### Données sources
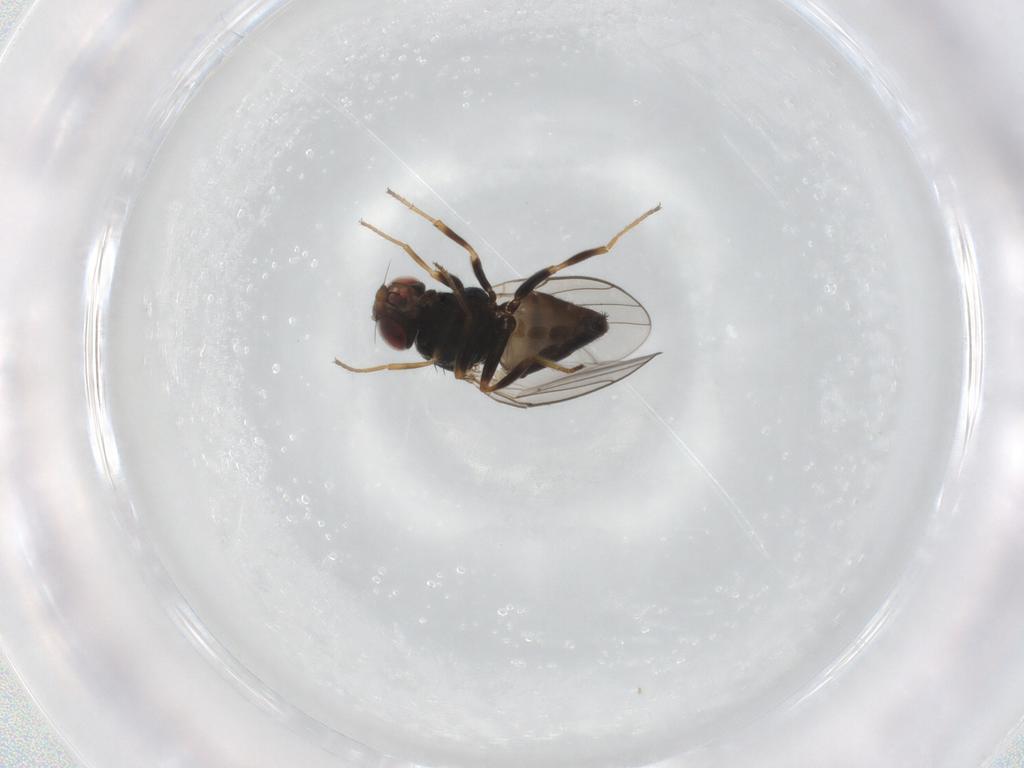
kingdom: Animalia
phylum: Arthropoda
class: Insecta
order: Diptera
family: Chloropidae
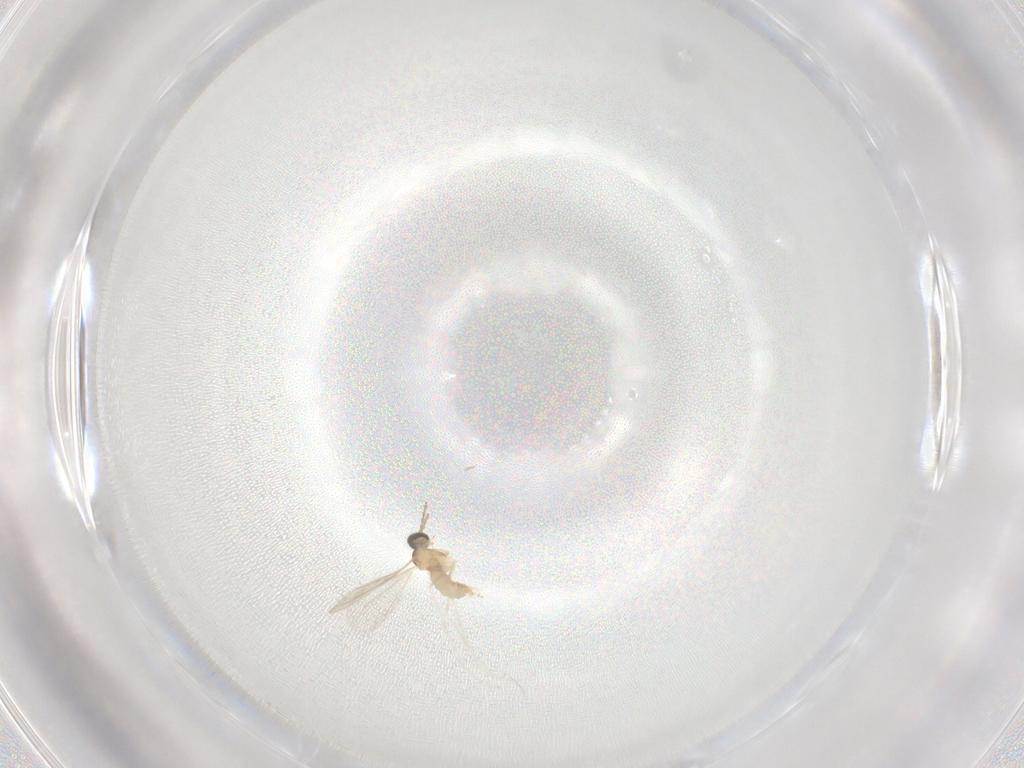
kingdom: Animalia
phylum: Arthropoda
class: Insecta
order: Diptera
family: Cecidomyiidae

### Consigne
Transcrivez à l'identique les lignes de tous les items ci-dessus, s'il vous plaît, sans reprendre les images.

### Résultat ci-dessous
kingdom: Animalia
phylum: Arthropoda
class: Insecta
order: Diptera
family: Chloropidae
kingdom: Animalia
phylum: Arthropoda
class: Insecta
order: Diptera
family: Cecidomyiidae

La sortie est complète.